• Y. Y. Chan

Happy Birthday, Dad!

It's my dad's birthday today - 2nd January. He would have been 65. He was still relatively young when he passed away and he had only just retired. We celebrated his last birthday in 2017. At the time, we didn't know that the cancer was spreading and thought that his surgery had been successful in removing all the cancer. The doctors said they would do a follow-up a few months later before deciding whether he would require further treatment, but they seemed quite certain that the surgery was curative. We all thought he was done with cancer. I even went on a trip to Japan with a friend the week before his birthday and arrived back home just in time to celebrate. I made sure I wouldn't miss it so we booked the return flight for the 1st. It wasn't because I knew it would be his last birthday, but I simply didn't want to miss it. I bought a green tea cake before boarding the plane. When I arrived home, I was excited to show him the cake along with the other goodies I had brought back.

We spent his birthday exploring a short hiking trail and came home for dinner and cake. It was a simple celebration - nothing too fancy. We always take photos together on birthdays though, so after dinner, we set up the table with all the goodies and took out the cake. Mum lit the candles and my brother set the timer on the camera and took a few family snaps. I did not have a habit of keeping a journal back then and I really wish I had so these precious moments could be even more vivid and memorable. I wish I could recall our conversations and what he had said. I'm grateful we got to spend that day all together as a family and captured the special moments in these photos. You never know when would be last one.

My dad was a really special person. For those who don't know him, I want to give a brief introduction about him to honour him on this day. He was loved and admired by so many people and I didn't realise just how much he had done and how many people's lives he had impacted until he passed. I hope that his legacy will live on for many more years to come.


Dad was a clinical psychologist who had served in various capacities in different institutes in Hong Kong and Australia. He worked at a private hospital in Brisbane for a few years before returning to Hong Kong as an associate professor at the Hong Kong Polytechnic University. He was also the President of the Hong Kong Professional Counselling Association, and the Hong Kong Psychological Society. He was the Director of the Network of Health & Welfare Studies at PolyU, and was on the Board of Directors for a number of schools and organisations. He even founded the Hong Kong Quality Mentorship Network. His work and research in mentoring is one of the most influential in Hong Kong, and continues to expand year after year to this day. He headed up several government-funded research projects as well, and had published research papers in journals worldwide. I did a Google search of his name and found many articles about his work and what he was involved in, some of which I had absolutely no idea about. He never told us much about his work or what he was involved in. On top of all these, he was a wonderful teacher and was respected by all his students and colleagues.
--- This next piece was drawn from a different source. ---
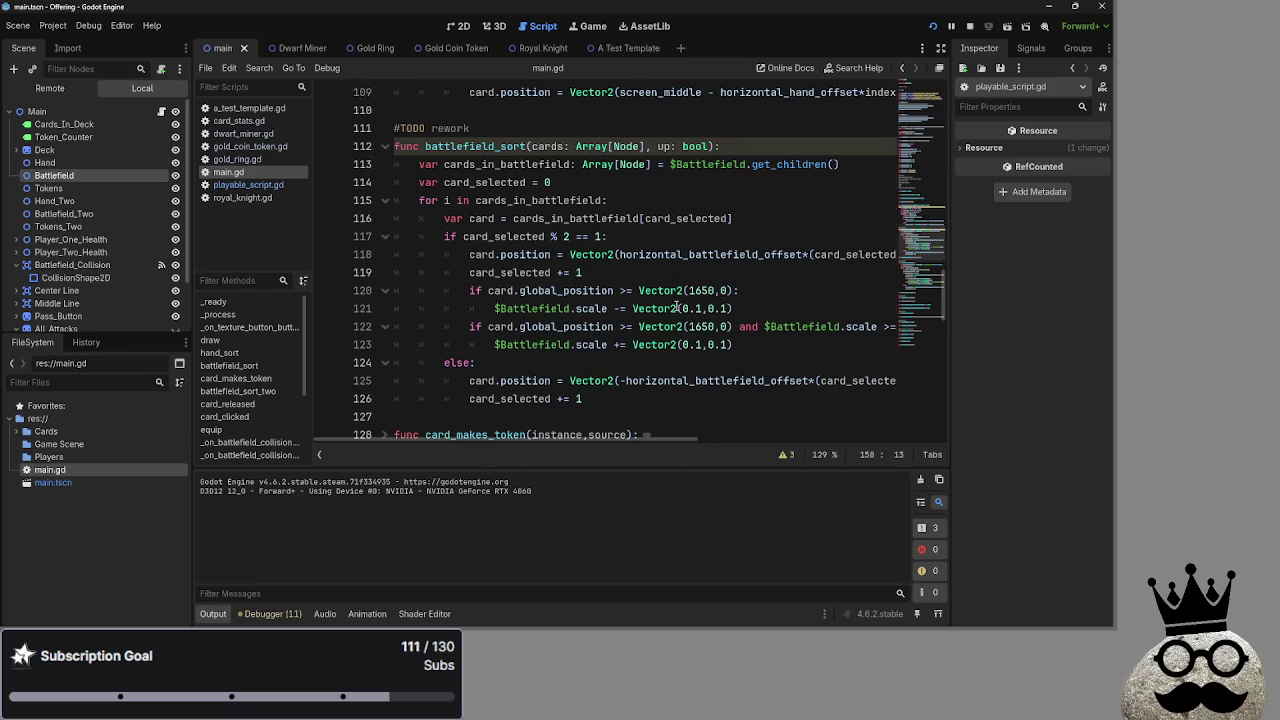
scroll(148, 235, "down", 3)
To me, my dad was just my dad, and I didn't see the man other people saw, not until he passed away. To me, he was a little goofy, always making silly jokes, I even thought he was a bit weird and strange! After he passed away, I came across some of his former students, and people he had helped and mentored - people I had never even met or heard of before. All these strangers were telling me about my dad and what he had done for them. I was in shock and in awe. The man I thought I knew as my father was only half of who he really was. I felt ashamed that I did not know this other half of him. He felt like a stranger to me. I learned more about him and connected with people who knew him after he passed away. It was nice to share stories about him with other people, but I wish I had known them and paid more attention to what he was doing when he was here.

My dad and I didn't have a perfect relationship, even though I love him very much. The last few years were a struggle as I started seeing a big change in his behaviour and mood. Looking back, I can completely understand why, but at that time, I felt frustrated and annoyed and even avoided spending time with him. I will forever regret those moments and decisions as I can never go back again.


Every year around this time was special for our family. Having Dad's birthday so close to Christmas often meant that he'd only get one present and his birthdays would just be a simple dinner with a birthday cake. I'm glad we kept the tradition of taking family photos for every birthday so we would have these moments captured and saved.


These days, I imagine and create new memories of us together in my head. I play conversations of what I would say to him and what he would say in response. It makes me feel so happy to spend time with him in this way. I know it's strange, but it's something that has helped me a lot to deal with the grief. Grief is also a big part of who I am now and I think it will stay with me forever. But it isn't something that is sad or depressing - not anymore. I actually find joy and peace in remembering and thinking about him on these special occasions.


I look forward to our time together today!


Happy Birthday, Dad! I hope you are having an awesome day with all the angels in Heaven!